These emojis are sending a serious message. Can you read it?

Emoji-speak is quickly becoming a language unto itself. Of course, not everyone gets it yet, but not everyone needs to get it. That’s the thinking behind a new campaign designed specifically to target high schoolers—the most fluent of Emoji-speakers.

The Partnership for Drug-Free Kids’ campaign is just a series of graphic icons that say a lot more than they seem. According to Adweek, it’s part of a program to reach teenagers about some serious issues, in particular, substance abuse. 

While teen drug use has steadily declined in the past two decades—for instance, only 19.4 percent of high school seniors say they binge drink compared to 31.5 percent in 1998—there’s still a significant number of teens using or abusing drugs, which can take a toll on a still-developing brain and their academic life.

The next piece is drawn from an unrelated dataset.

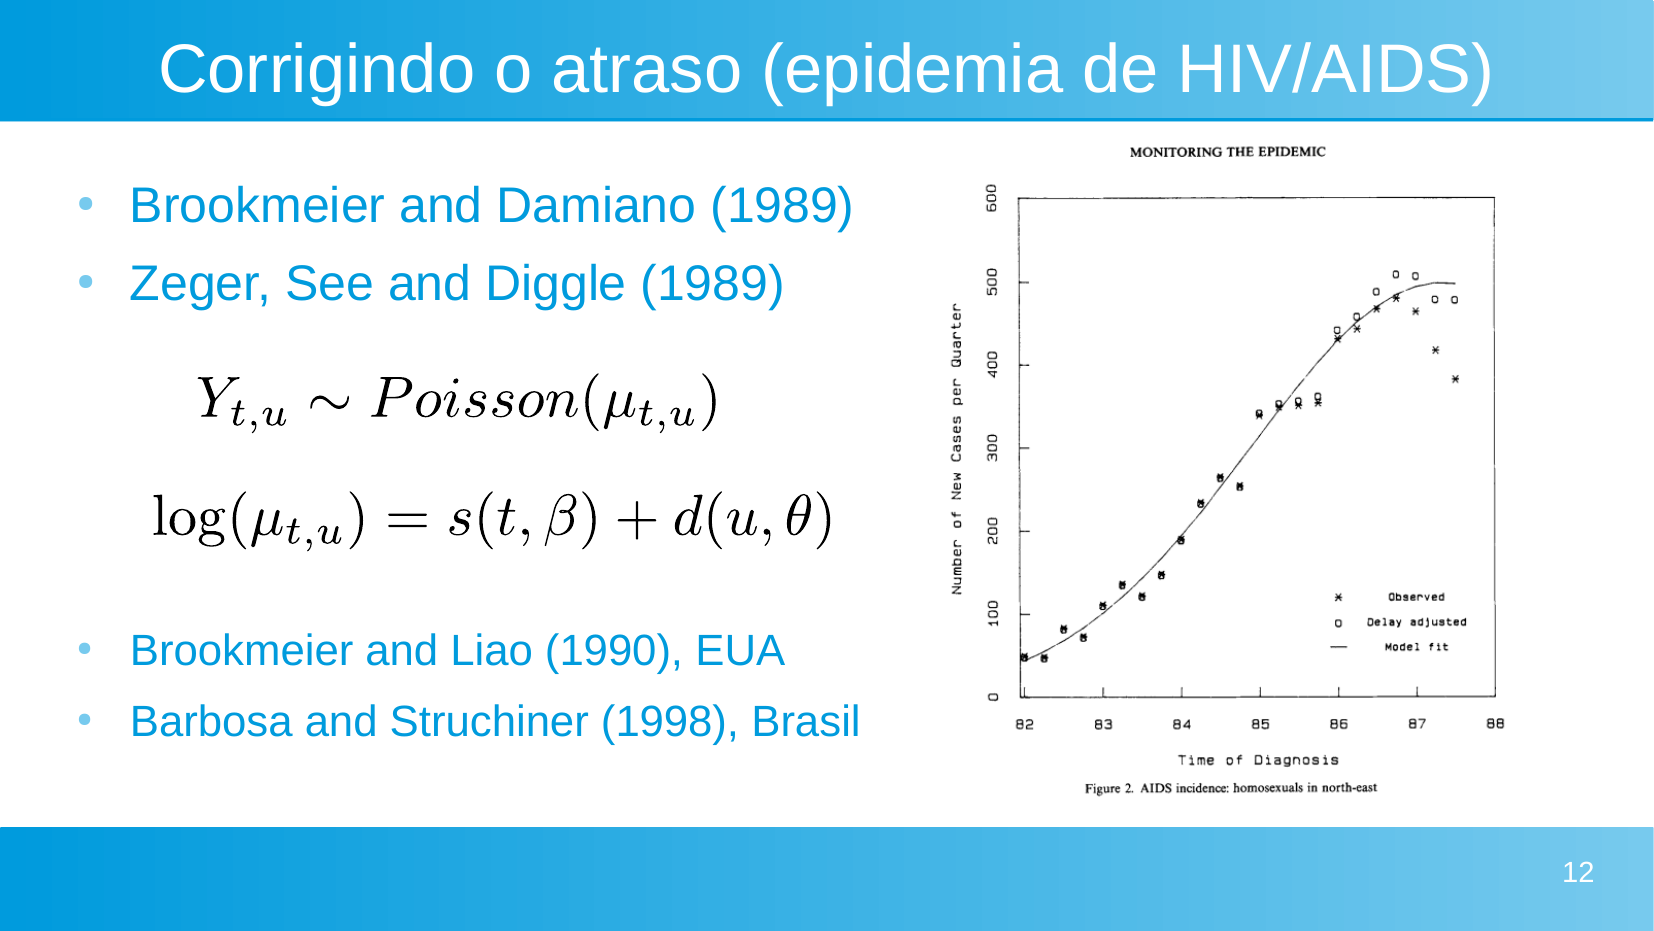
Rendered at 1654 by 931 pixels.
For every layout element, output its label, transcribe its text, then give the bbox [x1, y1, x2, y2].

Meanwhile, those at the helm of anti-drug organizations are moving past the scared-straight method and trying instead to meet teens at their level.

“It’s not about saying drugs are bad. It’s about saying drugs are not for me,” Partnership CMO Kristi Rowe told Adweek. “If you slip up, it’s OK. Try again tomorrow. We got you.”

The aptly-named #wegotyou campaign is a far cry from the decidedly intense campaigns the Partnership released back when it was known as the Partnership for a Drug-Free America. (Some will recall the now-iconic 1997 “Frying Pan” ad from the “Your Brain On Drugs” campaign.)

In designing this new campaign, which speaks directly to teens instead of using the wagging fingers of adults, Boston-based ad agency Hill Holliday was commissioned by the Partnership to touch on not only drug use, but also bullying, body image, and sex.

“For teens that are having trouble putting into words the issues they are going through, emojis are what they naturally tend to gravitate towards,” Hill Holliday junior art director Alyssa Fishman tells Adweek. “It’s without a doubt the best way to talk about these difficult situations.”

And with ads appearing in Time Square, movie theaters, magazines, and on the mobile web (where users can create their own emoji messages), teens are unlikely to miss out on the message.

As for that emoji sentence in the ad above? It says, “I want to fit in, but I don’t want to smoke.” But you already knew that.